Abstract for a Paper for an Anthology entitled The Politics of British Literary Collections
Creating a Canon of Welsh-Language Poetry: Problems of Translation, Gender and Welsh Dissent
This paper focuses on The Bloodaxe Book of Modern Welsh Poetry , edited by Menna Elfyn and John Rowlands. The anthology features twentieth century Welsh–language poetry in translation and I focus on the decisions made by the editors to create a poetic canon for Wales. The paper questions whether Wales’ literary and cultural identity is anchored by this anthology or if it is divisive in its creation of a ghetto for ‘Welsh–language’ literature. I explore the case of Twm Morys who refused inclusion stating that if non–Welsh speaking readers wish to ‘join in, well they can bloody well learn the language’. In comparison to Morys’ view, I study the editors’ focus on communicating with an international audience.
Translation is a key issue in this anthology and I discuss the editors’ inclusion of contemporary Welsh–language and Anglo–Welsh poets as translators. I question whether a cohesive community of writers is being represented in this editorial decision. The methods of translation are analysed with reference to key poems such as T.H. Parry William’s ‘Hon’ and Gwenallt’s ‘Rhydcymerau’ and I discuss the significance of the editors’ decision not to incorporate the Welsh originals alongside the translations.

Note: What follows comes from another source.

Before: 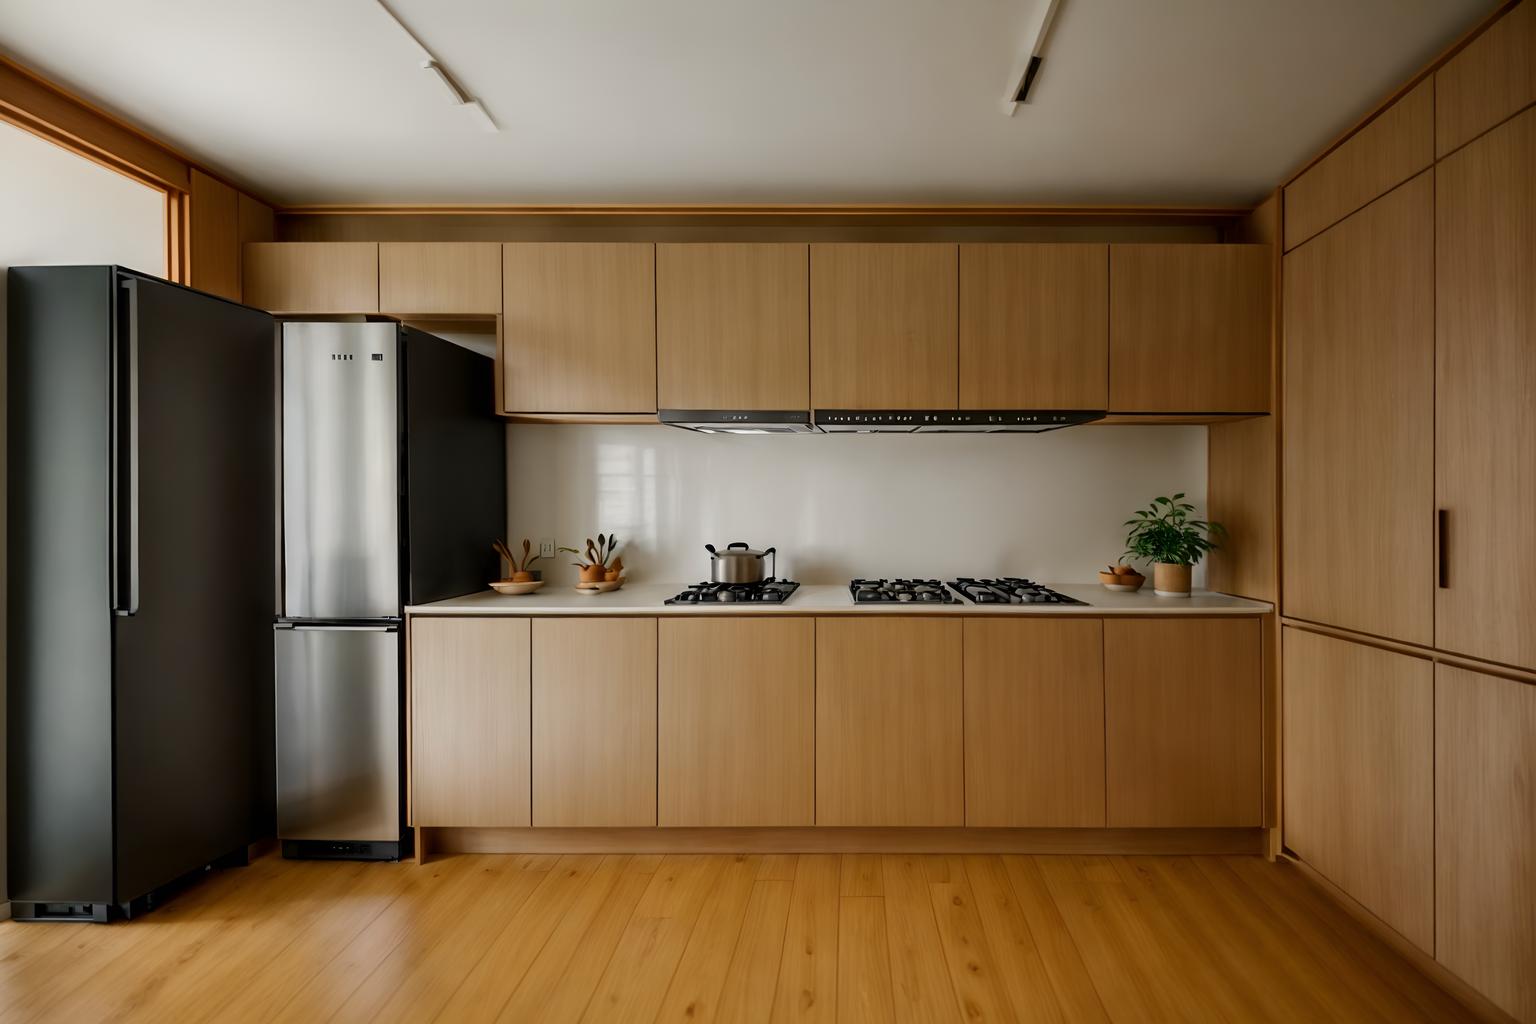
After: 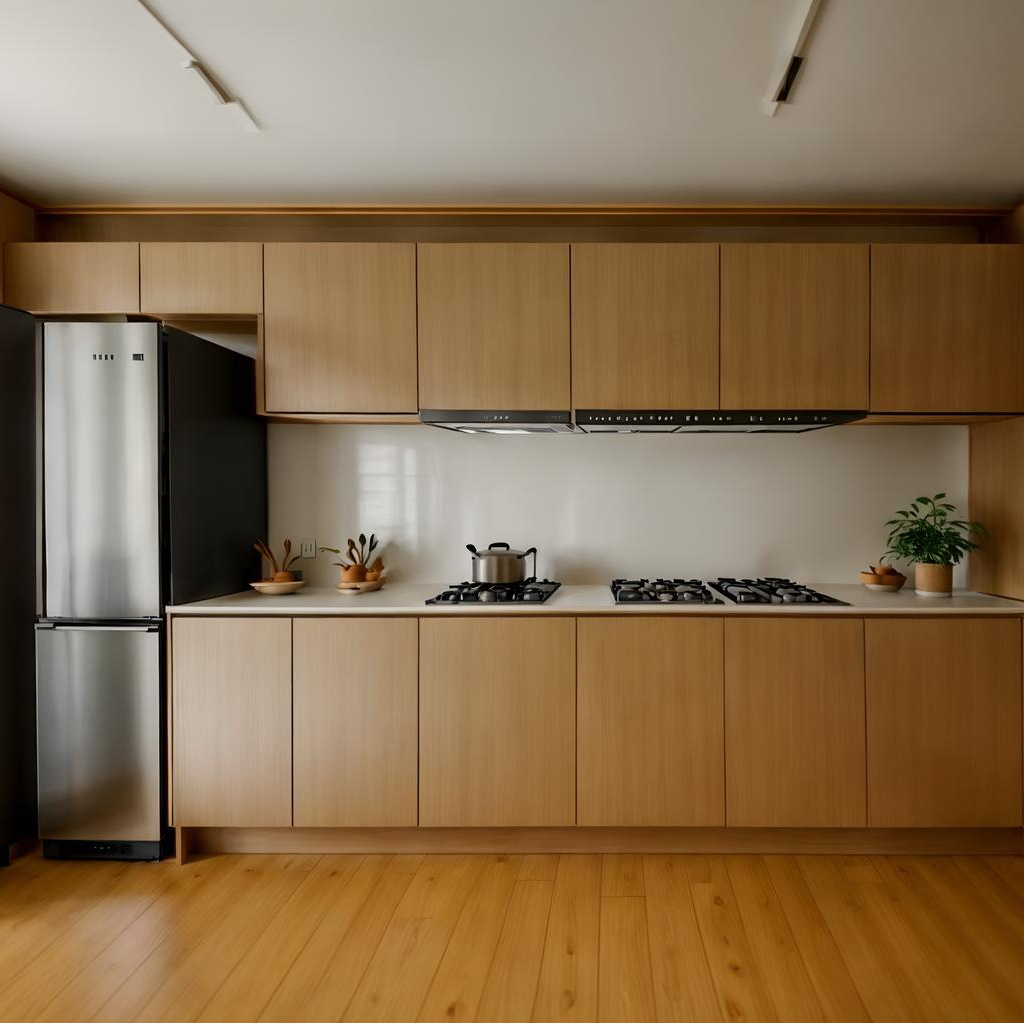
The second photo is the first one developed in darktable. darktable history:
crop and rotate: left 15.573%, right 17.727%
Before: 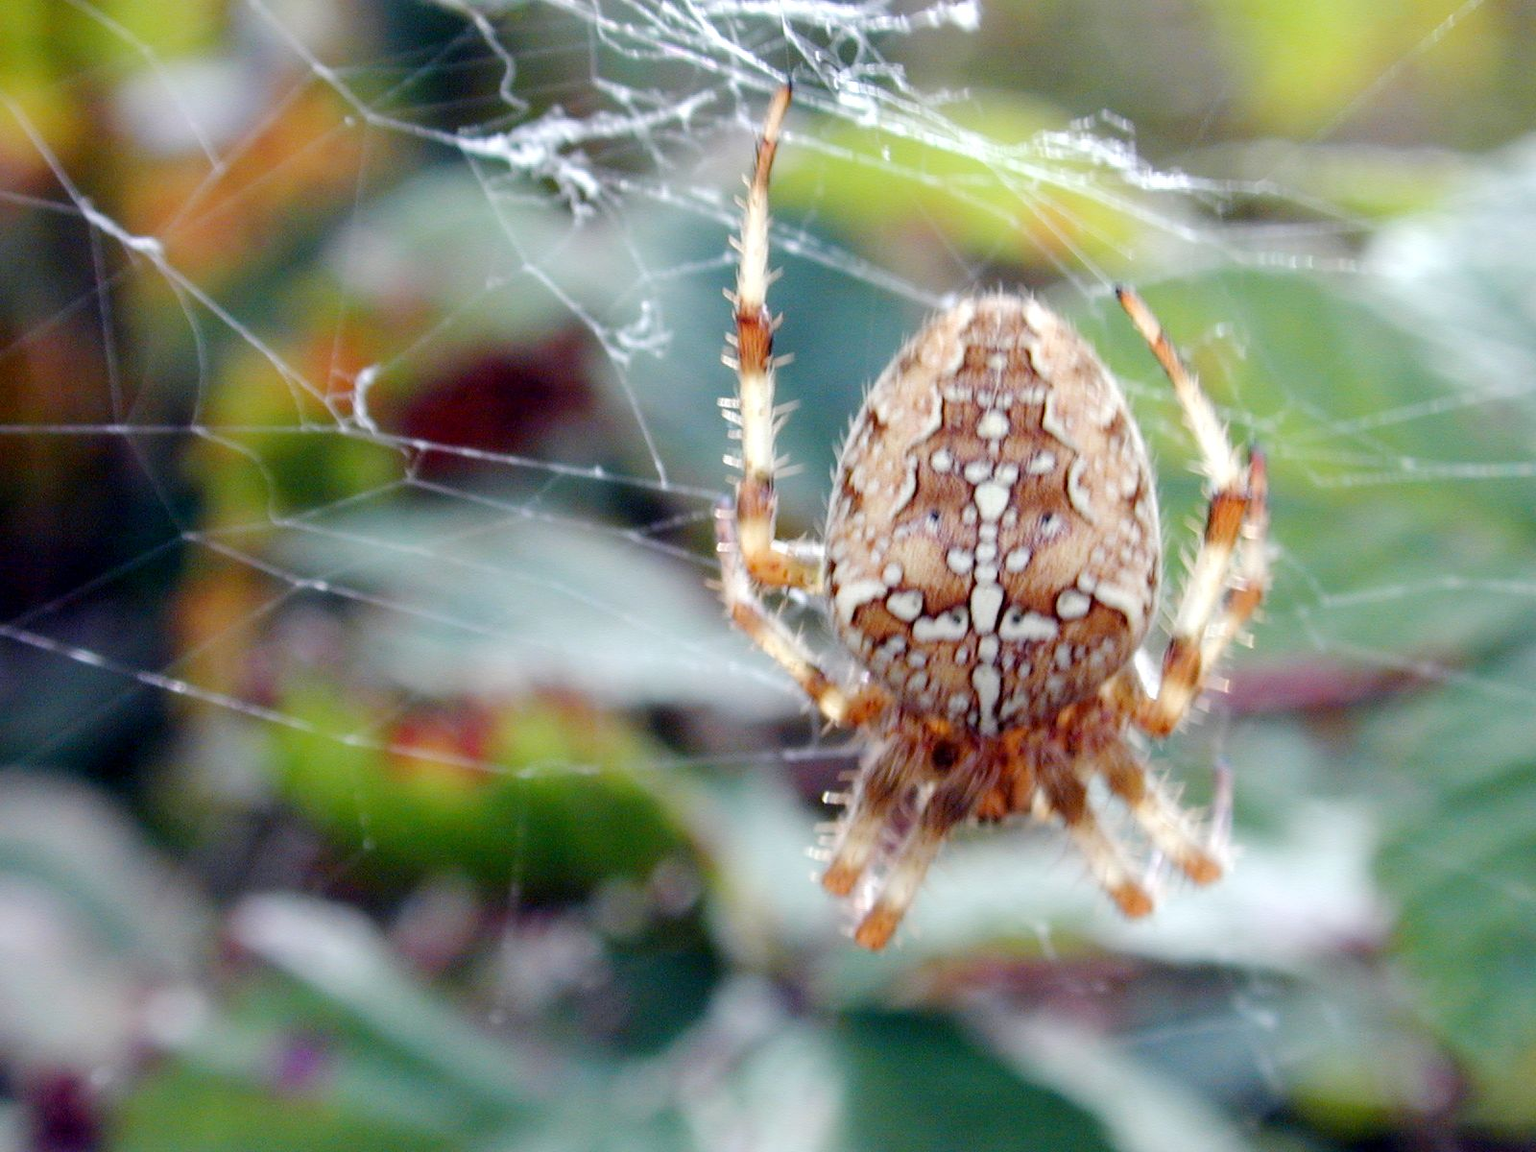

Finally, I focus on the editors’ choice of poets in relation to gender. I study specific poems that subvert the Welsh patriarchal tradition; Elin Llwyd–Morgan’s ‘Jezebel’ is discussed in relation to Welsh male poets’ anxiety about the female. I assess the anthology’s representation of male and female poets and I argue that the high proportion of male poets over their female counterparts is yet another divisive factor to exacerbate the tensions in Welsh literature. The oppositions of Welsh versus English, Anglo–Welsh versus Welsh–language and male versus female all inhabit this anthology in pervading forms.
Problems to tackle here
1. Issues concerning linguistic purity.
2. The choice of translators as constructing a group or network of writers that are committed to maintaining the Welsh language.
3. The problem of gender and the role of the 'Welshman'.
4. Outward looking or introspective practices?